• DATA:
....................
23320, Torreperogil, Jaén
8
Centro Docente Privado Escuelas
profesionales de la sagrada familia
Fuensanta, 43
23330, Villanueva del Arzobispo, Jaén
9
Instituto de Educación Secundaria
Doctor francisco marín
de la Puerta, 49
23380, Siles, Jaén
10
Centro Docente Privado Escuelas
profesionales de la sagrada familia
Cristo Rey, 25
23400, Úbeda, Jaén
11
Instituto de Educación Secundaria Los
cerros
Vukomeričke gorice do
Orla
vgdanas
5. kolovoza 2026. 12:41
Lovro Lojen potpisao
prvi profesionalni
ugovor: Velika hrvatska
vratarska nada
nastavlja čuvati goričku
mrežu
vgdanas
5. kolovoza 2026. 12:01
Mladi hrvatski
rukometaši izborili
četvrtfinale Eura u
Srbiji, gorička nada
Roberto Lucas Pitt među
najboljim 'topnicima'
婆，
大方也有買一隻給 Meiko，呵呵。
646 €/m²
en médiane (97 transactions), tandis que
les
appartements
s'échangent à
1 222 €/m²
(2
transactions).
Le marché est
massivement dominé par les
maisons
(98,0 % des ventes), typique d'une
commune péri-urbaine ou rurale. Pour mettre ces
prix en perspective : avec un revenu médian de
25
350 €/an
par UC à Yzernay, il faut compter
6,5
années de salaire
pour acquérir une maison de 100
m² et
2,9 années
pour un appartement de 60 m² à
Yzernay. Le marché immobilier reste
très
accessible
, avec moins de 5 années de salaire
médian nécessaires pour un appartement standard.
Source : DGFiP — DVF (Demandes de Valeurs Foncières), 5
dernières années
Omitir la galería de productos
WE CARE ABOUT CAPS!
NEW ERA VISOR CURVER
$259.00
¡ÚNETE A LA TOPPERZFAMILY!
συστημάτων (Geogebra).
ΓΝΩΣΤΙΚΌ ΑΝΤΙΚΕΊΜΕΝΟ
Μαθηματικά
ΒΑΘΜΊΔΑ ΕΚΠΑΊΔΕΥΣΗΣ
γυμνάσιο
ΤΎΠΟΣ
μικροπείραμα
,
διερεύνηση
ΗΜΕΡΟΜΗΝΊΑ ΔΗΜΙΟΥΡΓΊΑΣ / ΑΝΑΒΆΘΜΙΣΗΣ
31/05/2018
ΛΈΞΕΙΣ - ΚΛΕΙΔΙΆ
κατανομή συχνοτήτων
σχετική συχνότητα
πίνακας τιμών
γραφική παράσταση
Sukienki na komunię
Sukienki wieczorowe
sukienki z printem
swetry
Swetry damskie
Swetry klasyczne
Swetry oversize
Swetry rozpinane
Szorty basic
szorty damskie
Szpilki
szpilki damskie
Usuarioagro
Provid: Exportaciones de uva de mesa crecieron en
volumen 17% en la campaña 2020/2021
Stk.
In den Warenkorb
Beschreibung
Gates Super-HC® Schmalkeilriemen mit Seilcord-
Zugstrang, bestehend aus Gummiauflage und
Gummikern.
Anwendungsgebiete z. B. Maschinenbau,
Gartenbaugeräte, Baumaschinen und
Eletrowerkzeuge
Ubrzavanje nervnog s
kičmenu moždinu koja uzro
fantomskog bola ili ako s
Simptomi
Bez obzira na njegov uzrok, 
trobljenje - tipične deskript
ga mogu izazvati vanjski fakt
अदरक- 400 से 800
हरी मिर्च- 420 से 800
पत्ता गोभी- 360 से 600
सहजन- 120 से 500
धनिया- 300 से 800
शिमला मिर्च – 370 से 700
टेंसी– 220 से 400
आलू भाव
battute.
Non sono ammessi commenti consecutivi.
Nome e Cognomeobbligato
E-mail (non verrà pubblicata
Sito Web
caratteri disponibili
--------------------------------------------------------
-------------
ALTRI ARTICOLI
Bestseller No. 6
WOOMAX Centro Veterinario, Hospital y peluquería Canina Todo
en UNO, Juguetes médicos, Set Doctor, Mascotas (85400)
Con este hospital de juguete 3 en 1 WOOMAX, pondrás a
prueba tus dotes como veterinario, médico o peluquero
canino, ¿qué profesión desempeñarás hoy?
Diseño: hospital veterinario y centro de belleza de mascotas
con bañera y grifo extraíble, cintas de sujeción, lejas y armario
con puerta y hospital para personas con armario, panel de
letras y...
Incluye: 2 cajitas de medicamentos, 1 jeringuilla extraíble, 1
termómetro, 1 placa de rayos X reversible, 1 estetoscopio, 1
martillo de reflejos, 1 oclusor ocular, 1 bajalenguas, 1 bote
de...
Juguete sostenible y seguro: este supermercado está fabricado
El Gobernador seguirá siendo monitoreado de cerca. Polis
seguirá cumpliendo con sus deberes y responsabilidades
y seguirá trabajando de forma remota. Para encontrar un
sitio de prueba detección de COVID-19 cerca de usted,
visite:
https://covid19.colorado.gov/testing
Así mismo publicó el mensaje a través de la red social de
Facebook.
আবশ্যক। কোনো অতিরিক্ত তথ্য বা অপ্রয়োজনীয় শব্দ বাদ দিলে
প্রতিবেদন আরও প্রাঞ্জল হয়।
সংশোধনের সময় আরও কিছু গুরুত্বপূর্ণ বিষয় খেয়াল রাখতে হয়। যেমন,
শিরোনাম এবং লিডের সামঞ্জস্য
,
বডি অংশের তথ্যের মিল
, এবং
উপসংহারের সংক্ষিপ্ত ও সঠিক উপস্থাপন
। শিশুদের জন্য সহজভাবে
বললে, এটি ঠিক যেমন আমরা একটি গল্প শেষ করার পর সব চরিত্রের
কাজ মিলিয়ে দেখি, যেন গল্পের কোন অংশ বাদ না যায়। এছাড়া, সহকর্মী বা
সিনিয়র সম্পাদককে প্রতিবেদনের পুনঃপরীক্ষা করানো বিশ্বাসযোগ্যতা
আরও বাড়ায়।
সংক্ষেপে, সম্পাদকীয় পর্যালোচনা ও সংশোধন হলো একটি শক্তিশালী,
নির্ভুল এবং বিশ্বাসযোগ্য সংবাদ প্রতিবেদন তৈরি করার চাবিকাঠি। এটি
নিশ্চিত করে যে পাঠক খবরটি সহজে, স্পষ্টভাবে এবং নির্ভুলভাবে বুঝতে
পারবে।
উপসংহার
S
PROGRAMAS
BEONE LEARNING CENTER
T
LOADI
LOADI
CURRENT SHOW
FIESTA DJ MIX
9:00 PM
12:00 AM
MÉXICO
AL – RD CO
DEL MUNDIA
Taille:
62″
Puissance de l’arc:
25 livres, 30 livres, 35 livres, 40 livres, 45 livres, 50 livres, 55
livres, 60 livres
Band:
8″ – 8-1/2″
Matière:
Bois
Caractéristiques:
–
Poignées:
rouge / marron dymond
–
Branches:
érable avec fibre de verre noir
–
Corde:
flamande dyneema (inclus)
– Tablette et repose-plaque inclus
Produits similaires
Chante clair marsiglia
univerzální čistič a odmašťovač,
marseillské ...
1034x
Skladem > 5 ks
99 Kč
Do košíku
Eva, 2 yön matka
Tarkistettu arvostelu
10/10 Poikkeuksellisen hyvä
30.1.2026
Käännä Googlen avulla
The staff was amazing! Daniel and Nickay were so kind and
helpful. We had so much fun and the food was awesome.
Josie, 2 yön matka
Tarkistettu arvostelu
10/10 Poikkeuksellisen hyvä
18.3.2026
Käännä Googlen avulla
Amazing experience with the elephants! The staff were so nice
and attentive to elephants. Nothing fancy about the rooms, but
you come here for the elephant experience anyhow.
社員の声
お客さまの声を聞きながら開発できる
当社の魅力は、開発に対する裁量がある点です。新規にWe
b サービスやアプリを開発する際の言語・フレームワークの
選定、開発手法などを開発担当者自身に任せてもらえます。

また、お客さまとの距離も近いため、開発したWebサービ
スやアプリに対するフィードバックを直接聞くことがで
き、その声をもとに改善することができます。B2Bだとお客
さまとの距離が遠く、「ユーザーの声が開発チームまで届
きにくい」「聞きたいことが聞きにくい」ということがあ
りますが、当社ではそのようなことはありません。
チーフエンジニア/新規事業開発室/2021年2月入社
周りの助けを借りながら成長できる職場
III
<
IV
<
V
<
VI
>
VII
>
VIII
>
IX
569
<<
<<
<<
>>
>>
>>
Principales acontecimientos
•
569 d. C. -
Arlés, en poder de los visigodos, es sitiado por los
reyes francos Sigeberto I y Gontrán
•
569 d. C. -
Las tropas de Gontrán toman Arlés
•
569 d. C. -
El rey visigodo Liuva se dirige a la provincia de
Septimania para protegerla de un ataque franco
....................
Print only what lies in the material above starting at the line with "flamande dyneema (inclus)" and ending at the line with "Josie, 2 yön matka", every line exactly as given.

• YOUR RESPONSE:
flamande dyneema (inclus)
– Tablette et repose-plaque inclus
Produits similaires
Chante clair marsiglia
univerzální čistič a odmašťovač,
marseillské ...
1034x
Skladem > 5 ks
99 Kč
Do košíku
Eva, 2 yön matka
Tarkistettu arvostelu
10/10 Poikkeuksellisen hyvä
30.1.2026
Käännä Googlen avulla
The staff was amazing! Daniel and Nickay were so kind and
helpful. We had so much fun and the food was awesome.
Josie, 2 yön matka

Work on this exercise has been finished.